Otherwise, if total size isn’t a huge concern, a lower capacity cell like the Samsung INR18650-30Q (3000 mAh) might provide more mAh per dollar spent. But you would need more total cells to reach the same capacity.
edit: Mountain Electronics and Orbtronic are other good sellers.
double edit: If you need the protection circuit, and max current doesn’t seem to be an issue at all for this application, the Protected Panasonic NCR18650B might be the best bang for the buck.

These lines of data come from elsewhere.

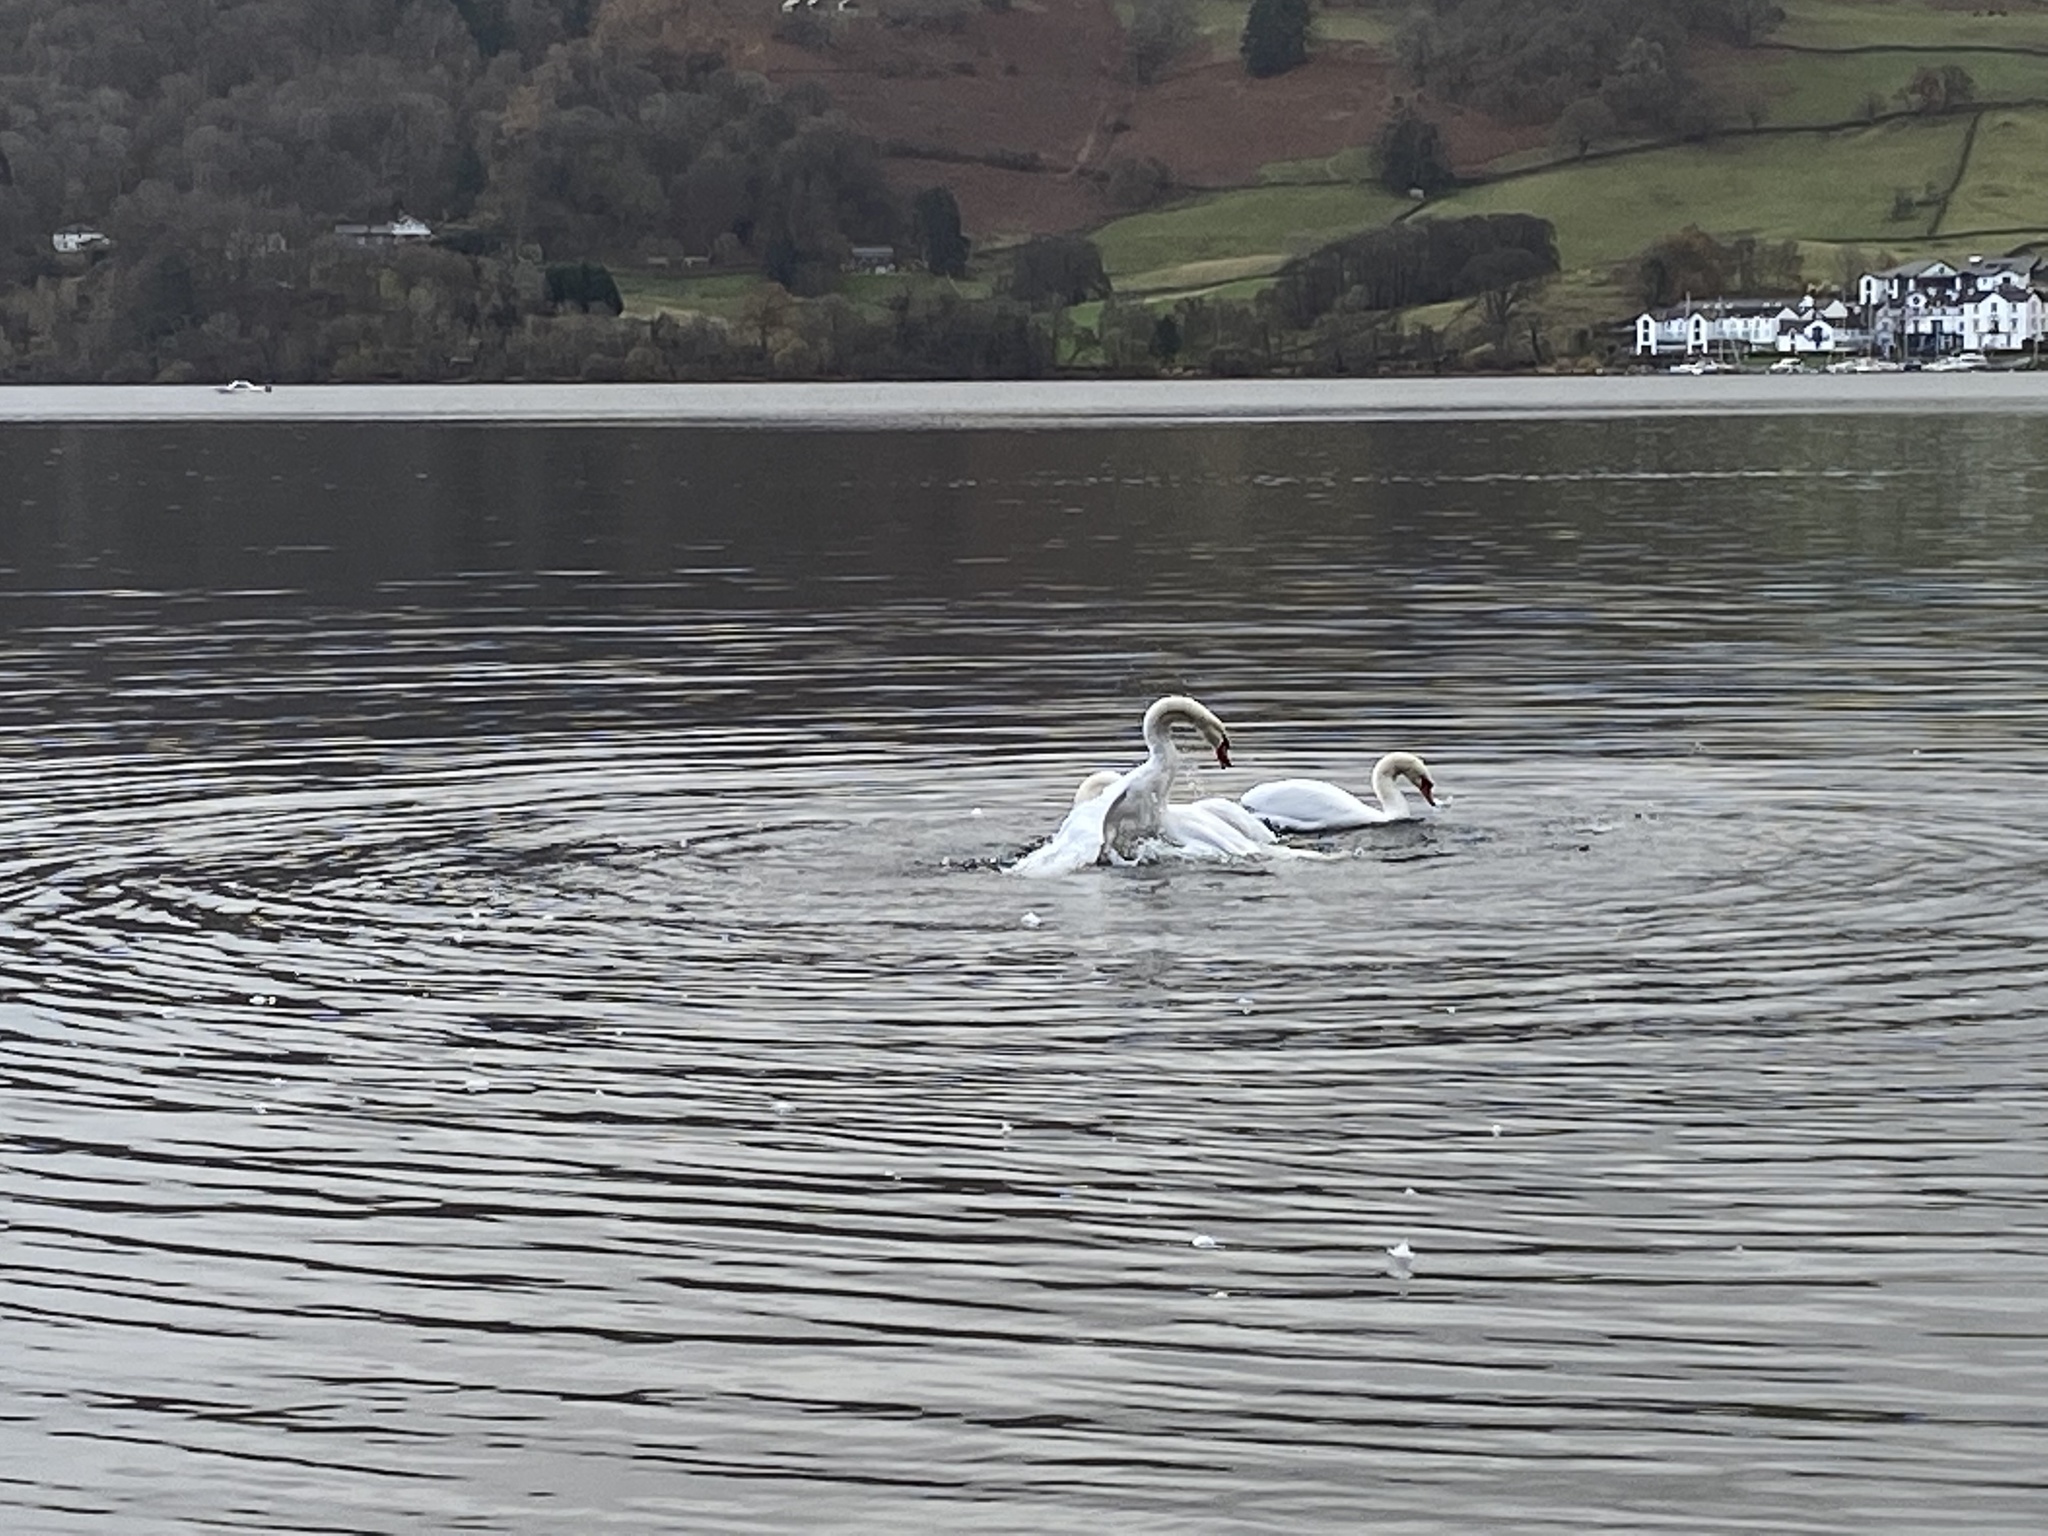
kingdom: Animalia
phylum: Chordata
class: Aves
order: Anseriformes
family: Anatidae
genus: Cygnus
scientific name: Cygnus olor
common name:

Under $7 each (plus shipping) at Liion Wholesale when you factor in the wholesale discount. Looks like the protected NCR18650GA usually goes for at least $8.50.
Samsung, Sanyo and Panasonic in 18650 would be my only choices, Sony lean more to high out put over high capacity. Not only do you have higher energy density, but much better quality. Your cell are going to be a closer match to each other and have probably a much lower self discharge rate.
Does anyone know the typical parasitic drain caused by the protection circuit of a protected battery? The protection circuit itself is an electronic circuit, and thus is going to place a certain (hopefully incredibly small) drain on the battery, but I haven’t been able to find any measurements of this.
In the flashlight world, we are normally concerned with a drain in the hundred of milliamps to multiple amp range causing a low voltage situation in hours or minutes, thus making this parasitic drain irrelevant. But in this application, where the load is only a few milliamps, a small parasitic drain could be an issue.
I think they are the preferred battery place for people in the EU. Somebody can correct me if I’m wrong.
I don’t know a whole lot about charging via solar cells, but I don’t think I’d put a battery in direct connection with a power source. Even if it’s a protected battery, I still wouldn’t want that little protection circuit to be the only line of defense against a potentially dangerous situation.
3*18650 is way less efficient in terms of capacity/volume than 26650. I did some calculations that included 1.5 mm thick battery tube and Shockli 26650 gets roughly 0.14 mAh/mm^3 while 3*18650 only 0.11 mAh/mm^3.
For comparison 1*18650 gets 0.15 mAh/mm^3, just like 21700.
In this calculation I use the real capacity measured by HKJ on low currents: 5900 mAh (5500 mAh is specced and measured at high current).
And I used the best real capacity of 18650 cells: 3400 mAh.
Shockli is most likely the top dog, though I can’t help but mention that there were no independent tests other than that of HKJ….and the HKJ one was made on Shockli-supplied cell which may have been sherry-picked.
There is suspicion that Liitokala 26650-55A may be the same cell as Shockli, but there’s no confirmation.
There are also 6000 mAh Keeppower UH2660. Frankly, I consider them the safest bet, but I don’t know any source for them….
I ordered Shockli recently and if you want the best I suggest that you do the same. Or wait for my test.
EDIT: This helped me spot errors in my spreadsheet, I corrected the numbers above.